§ What to do
Output the records below in full, word for word; pictures do not belong in it.

** Entries supplied follows **

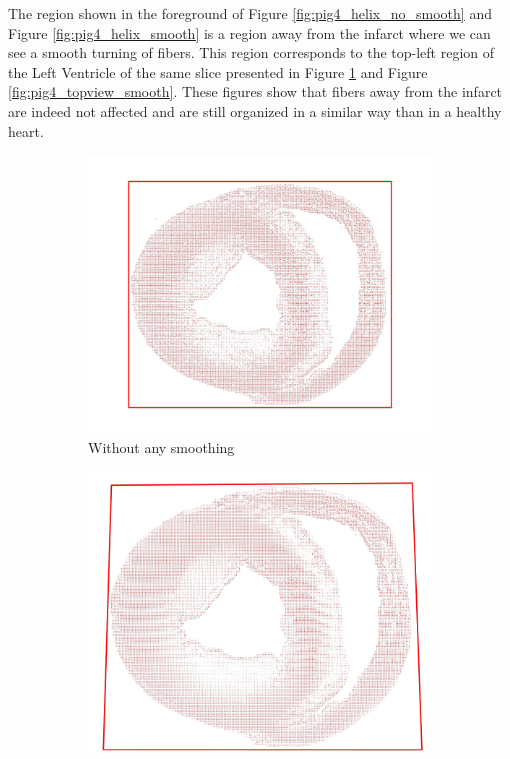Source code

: The region shown in the foreground of Figure \ref{fig:pig4_helix_no_smooth} and Figure \ref{fig:pig4_helix_smooth} is a region away from the infarct where we can see a smooth turning of fibers. This region corresponds to the top-left region of the Left Ventricle of the same slice presented in Figure \ref{fig:pig4_topview_no_smooth} and Figure \ref{fig:pig4_topview_smooth}. These figures show that fibers away from the infarct are indeed not affected and are still organized in a similar way than in a healthy heart.

\begin{figure}[!h]
    \centering
    \begin{subfigure}{.48\textwidth}
        \includegraphics[width=\textwidth]{figures/pig4_topview_no_smooth}
        \caption{Without any smoothing}
        \label{fig:pig4_topview_no_smooth}
    \end{subfigure}
    \begin{subfigure}{.48\textwidth}
        \includegraphics[width=\textwidth]{figures/pig4_topview_smooth}

\end{subfigure}
\end{figure}
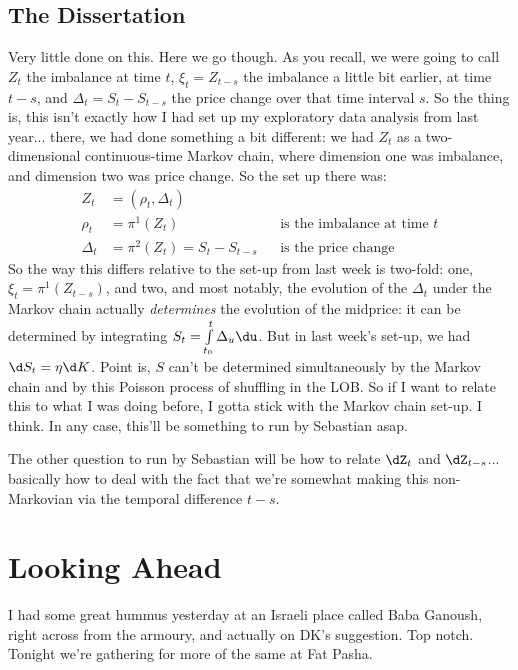 \documentclass[12pt]{article}
\begin{document}
\subsection*{The Dissertation}
Very little done on this. Here we go though. As you recall, we were going to call $Z_t$ the imbalance at time $t$, $\xi_t = Z_{t-s}$ the imbalance a little bit earlier, at time $t-s$, and $\Delta_{t} = S_t - S_{t-s}$ the price change over that time interval $s$. So the thing is, this isn't exactly how I had set up my exploratory data analysis from last year... there, we had done something a bit different: we had $Z_t$ as a two-dimensional continuous-time Markov chain, where dimension one was imbalance, and dimension two was price change. So the set up there was:
\begin{align}
Z_t & = (\rho_t, \Delta_t) \\
\rho_t & = \pi^1(Z_t) && \text{is the imbalance at time $t$} \\
\Delta_t & = \pi^2(Z_t) = S_t - S_{t-s} && \text{is the price change}
\end{align}
So the way this differs relative to the set-up from last week is two-fold: one, $\xi_t = \pi^1(Z_{t-s})$, and two, and most notably, the evolution of the $\Delta_t$ under the Markov chain actually \textit{determines} the evolution of the midprice: it can be determined by integrating $S_t = \int\limits_{t_0}^t \Delta_u \du$. But in last week's set-up, we had $\d S_t = \eta \d K$. Point is, $S$ can't be determined simultaneously by the Markov chain and by this Poisson process of shuffling in the LOB. So if I want to relate this to what I was doing before, I gotta stick with the Markov chain set-up. I think. In any case, this'll be something to run by Sebastian asap. 

The other question to run by Sebastian will be how to relate $\dZ_t$ and $\dZ_{t-s}$... basically how to deal with the fact that we're somewhat making this non-Markovian via the temporal difference $t-s$. 

\section*{Looking Ahead}
I had some great hummus yesterday at an Israeli place called Baba Ganoush, right across from the armoury, and actually on DK's suggestion. Top notch. Tonight we're gathering for more of the same at Fat Pasha. 
\end{document}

** End of Entries supplied **

§ Result
Source code

: The region shown in the foreground of Figure \ref{fig:pig4_helix_no_smooth} and Figure \ref{fig:pig4_helix_smooth} is a region away from the infarct where we can see a smooth turning of fibers. This region corresponds to the top-left region of the Left Ventricle of the same slice presented in Figure \ref{fig:pig4_topview_no_smooth} and Figure \ref{fig:pig4_topview_smooth}. These figures show that fibers away from the infarct are indeed not affected and are still organized in a similar way than in a healthy heart.

\begin{figure}[!h]
    \centering
    \begin{subfigure}{.48\textwidth}
        \includegraphics[width=\textwidth]{figures/pig4_topview_no_smooth}
        \caption{Without any smoothing}
        \label{fig:pig4_topview_no_smooth}
    \end{subfigure}
    \begin{subfigure}{.48\textwidth}
        \includegraphics[width=\textwidth]{figures/pig4_topview_smooth}

\end{subfigure}
\end{figure}
 \documentclass[12pt]{article}
\begin{document}
\subsection*{The Dissertation}
Very little done on this. Here we go though. As you recall, we were going to call $Z_t$ the imbalance at time $t$, $\xi_t = Z_{t-s}$ the imbalance a little bit earlier, at time $t-s$, and $\Delta_{t} = S_t - S_{t-s}$ the price change over that time interval $s$. So the thing is, this isn't exactly how I had set up my exploratory data analysis from last year... there, we had done something a bit different: we had $Z_t$ as a two-dimensional continuous-time Markov chain, where dimension one was imbalance, and dimension two was price change. So the set up there was:
\begin{align}
Z_t & = (\rho_t, \Delta_t) \\
\rho_t & = \pi^1(Z_t) && \text{is the imbalance at time $t$} \\
\Delta_t & = \pi^2(Z_t) = S_t - S_{t-s} && \text{is the price change}
\end{align}
So the way this differs relative to the set-up from last week is two-fold: one, $\xi_t = \pi^1(Z_{t-s})$, and two, and most notably, the evolution of the $\Delta_t$ under the Markov chain actually \textit{determines} the evolution of the midprice: it can be determined by integrating $S_t = \int\limits_{t_0}^t \Delta_u \du$. But in last week's set-up, we had $\d S_t = \eta \d K$. Point is, $S$ can't be determined simultaneously by the Markov chain and by this Poisson process of shuffling in the LOB. So if I want to relate this to what I was doing before, I gotta stick with the Markov chain set-up. I think. In any case, this'll be something to run by Sebastian asap. 

The other question to run by Sebastian will be how to relate $\dZ_t$ and $\dZ_{t-s}$... basically how to deal with the fact that we're somewhat making this non-Markovian via the temporal difference $t-s$. 

\section*{Looking Ahead}
I had some great hummus yesterday at an Israeli place called Baba Ganoush, right across from the armoury, and actually on DK's suggestion. Top notch. Tonight we're gathering for more of the same at Fat Pasha. 
\end{document}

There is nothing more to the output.